# Data Preprocessing

For our analysis tokenizing phrases rather than individual words could be a better choice due to the presence of important phrases like "United States of America" etc... which might lose context if broken into individual words.

We process the text in batches to speed up the processing time.

In [1]:
import json
import spacy
import os
import time

In [2]:
nlp = spacy.load("en_core_web_sm")

In [3]:
os.makedirs('../data/tokenized', exist_ok=True)

In [4]:
def preprocess_data_phrases(dataset, batch_size=1000):
    tokenized_phrases = []
    
    for doc in nlp.pipe([ " ".join(entry['text']) if isinstance(entry['text'], list) else entry['text'] for entry in dataset], batch_size=batch_size):
        if doc:
            phrases = [chunk.text for chunk in doc.noun_chunks]
            tokenized_phrases.append(phrases)
        else:
            tokenized_phrases.append([])

    return tokenized_phrases

I decided to not lowercase text because our task is NER and some words could lose their distinguishing features when lowercased

In [5]:
with open('../data/cleaned/cleaned_biden_data.json', 'r') as f:
    biden_data = json.load(f)

with open('../data/cleaned/cleaned_obama_data.json', 'r') as f:
    obama_data = json.load(f)

with open('../data/cleaned/cleaned_trump_data.json', 'r') as f:
    trump_data = json.load(f)

In [6]:
start_time = time.time()

In [7]:
print("Processing Biden dataset...")
biden_preprocessed_phrases = preprocess_data_phrases(biden_data)
with open('../data/tokenized/preprocessed_biden_phrases.json', 'w') as f:
    json.dump(biden_preprocessed_phrases, f)
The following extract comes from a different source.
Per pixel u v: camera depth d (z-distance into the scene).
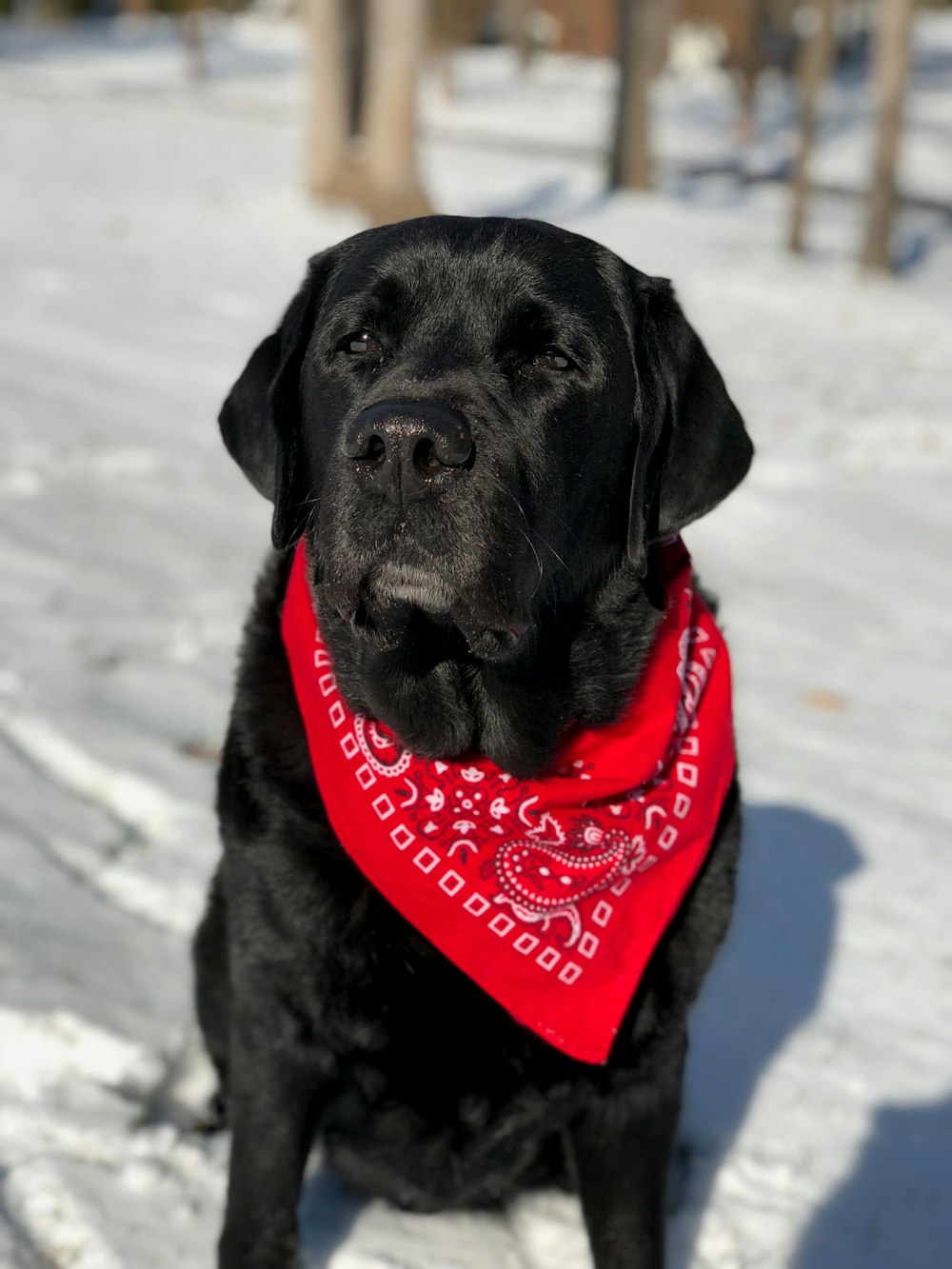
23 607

Processing Biden dataset...


In [8]:
print("Processing Obama dataset...")
obama_preprocessed_phrases = preprocess_data_phrases(obama_data)
with open('../data/tokenized/preprocessed_obama_phrases.json', 'w') as f:
    json.dump(obama_preprocessed_phrases, f)

Processing Obama dataset...


In [9]:
print("Processing Trump dataset...")
trump_preprocessed_phrases = preprocess_data_phrases(trump_data)
with open('../data/tokenized/preprocessed_trump_phrases.json', 'w') as f:
    json.dump(trump_preprocessed_phrases, f)

Processing Trump dataset...


In [10]:
end_time = time.time()
print(f"Preprocessing completed in {end_time - start_time} seconds")

Preprocessing completed in 14299.131327867508 seconds